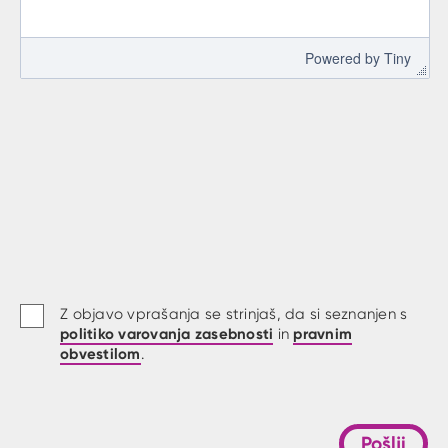
 Powered by 
Tiny
Z objavo vprašanja se strinjaš, da si seznanjen s
politiko varovanja zasebnosti
pravnim
in
obvestilom
.
Pošlji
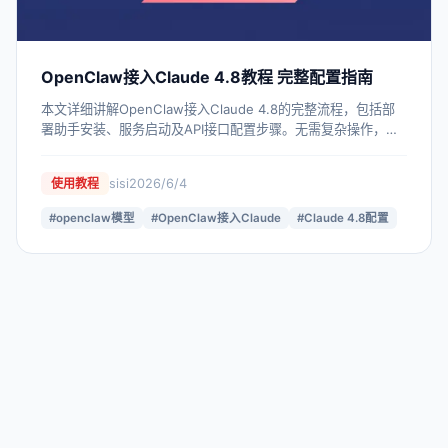
OpenClaw接入Claude 4.8教程 完整配置指南
本文详细讲解OpenClaw接入Claude 4.8的完整流程，包括部
署助手安装、服务启动及API接口配置步骤。无需复杂操作，新
手也能快速完成模型接入，实现高质量AI对话体验。适合想要提
升OpenClaw使用效果的用户参考。
sisi
2026/6/4
使用教程
#
openclaw模型
#
OpenClaw接入Claude
#
Claude 4.8配置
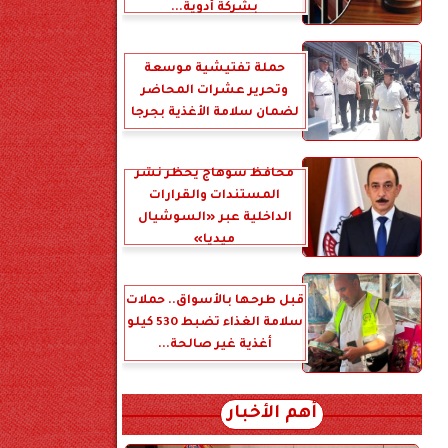
بشركة أدوية...
حملة تفتيشية موسعة
وتحرير عشرات المحاضر
لضمان سلامة الأغذية بجرجا
محافظ سوهاج يحظر نشر
المستندات والقرارات
الداخلية عبر «السوشيال
ميديا»
قبل طرحها بالأسواق.. حملات
سلامة الغذاء تضبط 530 كيلو
أغذية غير صالحة...
أهم الأخبار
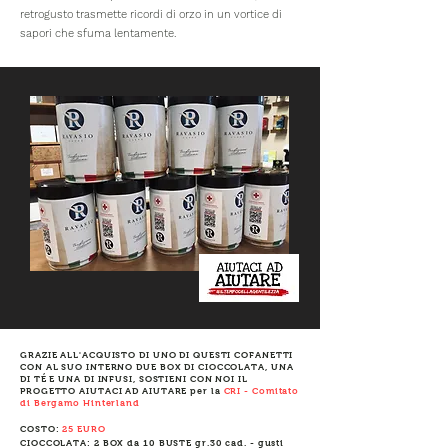
retrogusto trasmette ricordi di orzo in un vortice di
sapori che sfuma lentamente.
GRAZIE ALL'ACQUISTO DI UNO DI QUESTI COFANETTI
CON AL SUO INTERNO DUE BOX DI CIOCCOLATA, UNA
DI TÉ E UNA DI INFUSI, SOSTIENI CON NOI IL
PROGETTO AIUTACI AD AIUTARE per la
CRI - Comitato
di Bergamo Hinterland
COSTO:
25 EURO
CIOCCOLATA: 2 BOX da 10 BUSTE gr.30 cad. - gusti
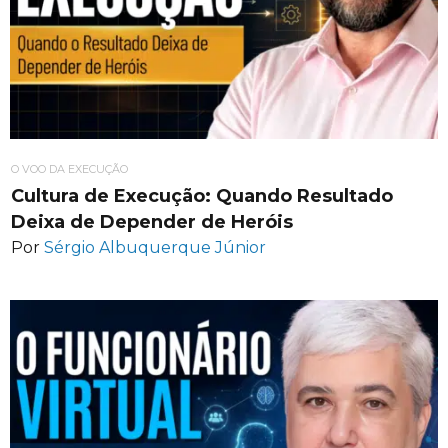
O VOO DA EXECUÇÃO
Cultura de Execução: Quando Resultado
Deixa de Depender de Heróis
Por
Sérgio Albuquerque Júnior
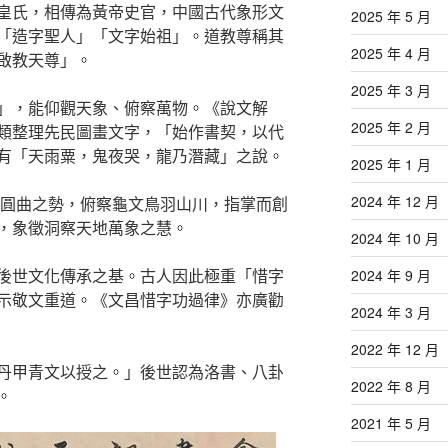
皇氏，相傳為黃帝史官，中國古代象形文
2025 年 5 月
「造字聖人」「文字始祖」。道教尊稱其
2025 年 4 月
啟教天尊」。
2025 年 3 月
」，能仰觀天象、俯察萬物。《說文解
2025 年 2 月
類整理先民圖畫文字，「始作書契，以代
有「天雨粟，鬼夜哭，龍乃潛藏」之說。
2025 年 1 月
2024 年 12 月
星圓曲之勢，俯察龜文鳥羽山川，指掌而創
，象徵洞察天地萬象之慧。
2024 年 10 月
後世文化傳承之基。古人因此極重「惜字
2024 年 9 月
示敬文重道。《文昌惜字功過律》亦廣勸
2024 年 3 月
2022 年 12 月
丹甲青文以授之。」後世認為洛書、八卦
2022 年 8 月
。
2021 年 5 月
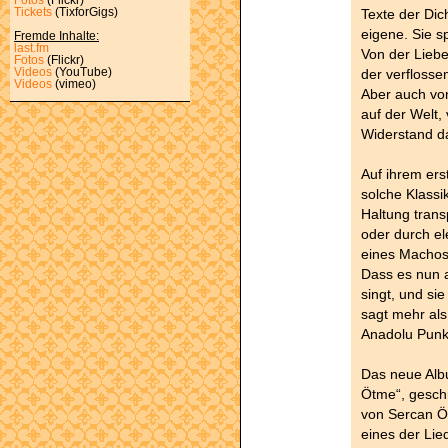
Texte der Dic
Tickets
(TixforGigs)
eigene. Sie s
Fremde Inhalte:
last.fm
Von der Liebe
Fotos
(Flickr)
der verfloss
Videos
(YouTube)
Videos
(vimeo)
Aber auch von
auf der Welt,
Widerstand d
Auf ihrem ers
solche Klassik
Haltung trans
oder durch e
eines Machos 
Dass es nun a
singt, und si
sagt mehr als
Anadolu Punk
Das neue Albu
Ötme“, geschr
von Sercan Ö
eines der Lie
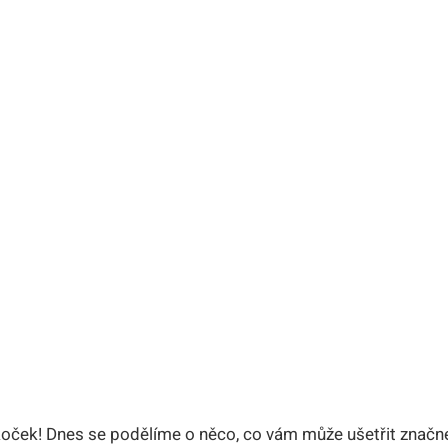
koček! Dnes se podělíme o něco, co vám ‍může ⁤ušetřit značn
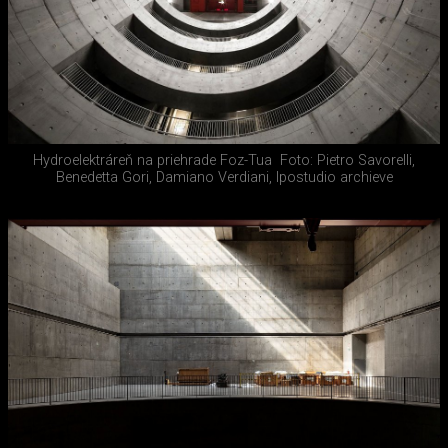
Hydroelektráreň na priehrade Foz-Tua
Foto: Pietro Savorelli,
Benedetta Gori, Damiano Verdiani, Ipostudio archieve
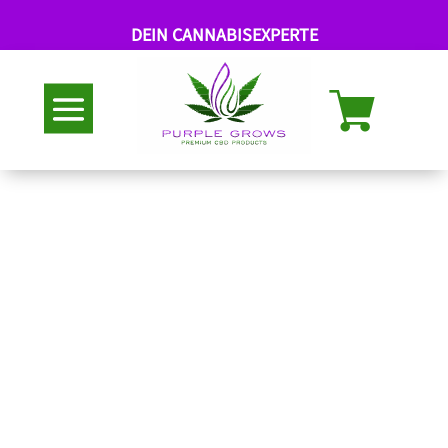
DEIN CANNABISEXPERTE
Abholung nach Termin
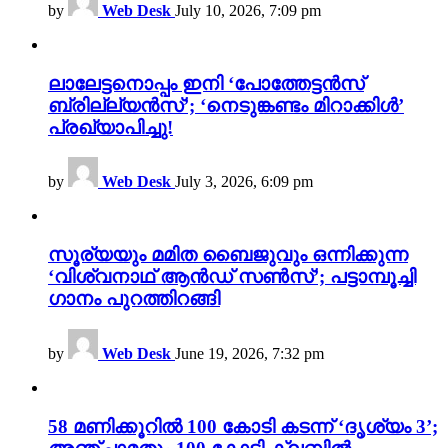
by
Web Desk
July 10, 2026, 7:09 pm
ലാലേട്ടനൊപ്പം ഇനി ‘പോത്തേട്ടൻസ്
ബ്രില്ല്യൻസ്’; ‘നെടുങ്കണ്ടം മിറാക്കിൾ’
പ്രഖ്യാപിച്ചു!
by
Web Desk
July 3, 2026, 6:09 pm
സൂര്യയും മമിത ബൈജുവും ഒന്നിക്കുന്ന
‘വിശ്വനാഥ് ആൻഡ് സൺസ്’; പട്ടാമ്പൂച്ചി
ഗാനം പുറത്തിറങ്ങി
by
Web Desk
June 19, 2026, 7:32 pm
58 മണിക്കൂറിൽ 100 കോടി കടന്ന് ‘ദൃശ്യം 3’;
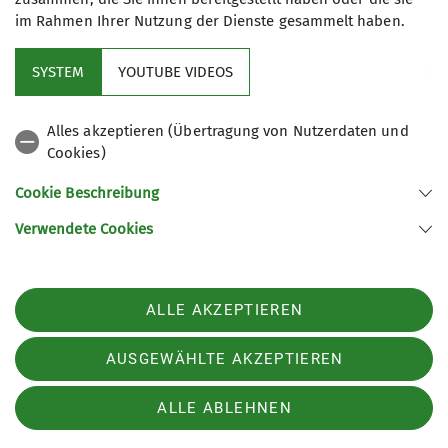
im Rahmen Ihrer Nutzung der Dienste gesammelt haben.
SYSTEM
YOUTUBE VIDEOS
Alles akzeptieren (Übertragung von Nutzerdaten und
Cookies)
Unsere Trainer
Cookie Beschreibung
Verwendete Cookies
Unsere Trainer begleiten euch sicher in
den Bergen. Lernt sie hier besser
kennen.
ALLE AKZEPTIEREN
Trainerübersicht
AUSGEWÄHLTE AKZEPTIEREN
ALLE ABLEHNEN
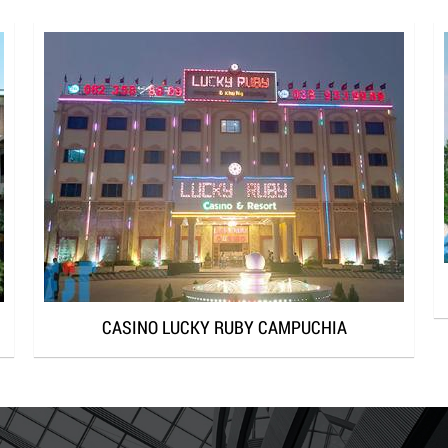
CASINO LUCKY RUBY CAMPUCHIA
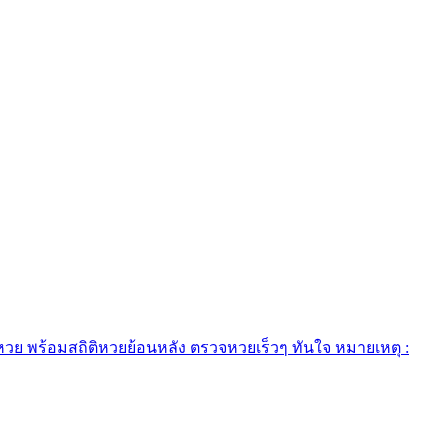
ย พร้อมสถิติหวยย้อนหลัง ตรวจหวยเร็วๆ ทันใจ หมายเหตุ :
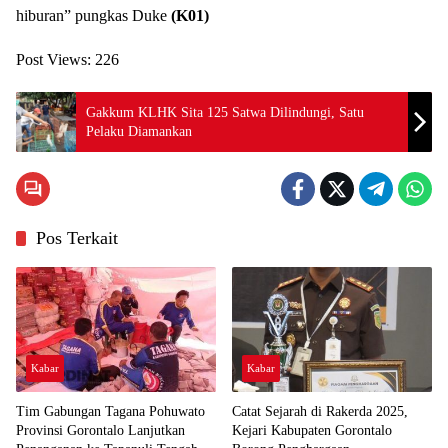
hiburan” pungkas Duke
(K01)
Post Views:
226
Gakkum KLHK Sita 125 Satwa Dilindungi, Satu
Pelaku Diamankan
Pos Terkait
Kabar
Kabar
Tim Gabungan Tagana Pohuwato
Catat Sejarah di Rakerda 2025,
Provinsi Gorontalo Lanjutkan
Kejari Kabupaten Gorontalo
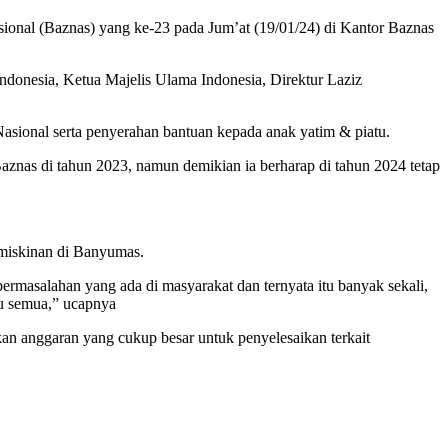
l (Baznas) yang ke-23 pada Jum’at (19/01/24) di Kantor Baznas
ndonesia, Ketua Majelis Ulama Indonesia, Direktur Laziz
sional serta penyerahan bantuan kepada anak yatim & piatu.
znas di tahun 2023, namun demikian ia berharap di tahun 2024 tetap
emiskinan di Banyumas.
masalahan yang ada di masyarakat dan ternyata itu banyak sekali,
tu semua,” ucapnya
kan anggaran yang cukup besar untuk penyelesaikan terkait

──────────

EXERCISE BRIEF
Find every line in the material that contains the word "Gorontalo", paying attention to case, and copy each of those lines.

EXERCISE RESPONSE
Provinsi Gorontalo Lanjutkan
Kejari Kabupaten Gorontalo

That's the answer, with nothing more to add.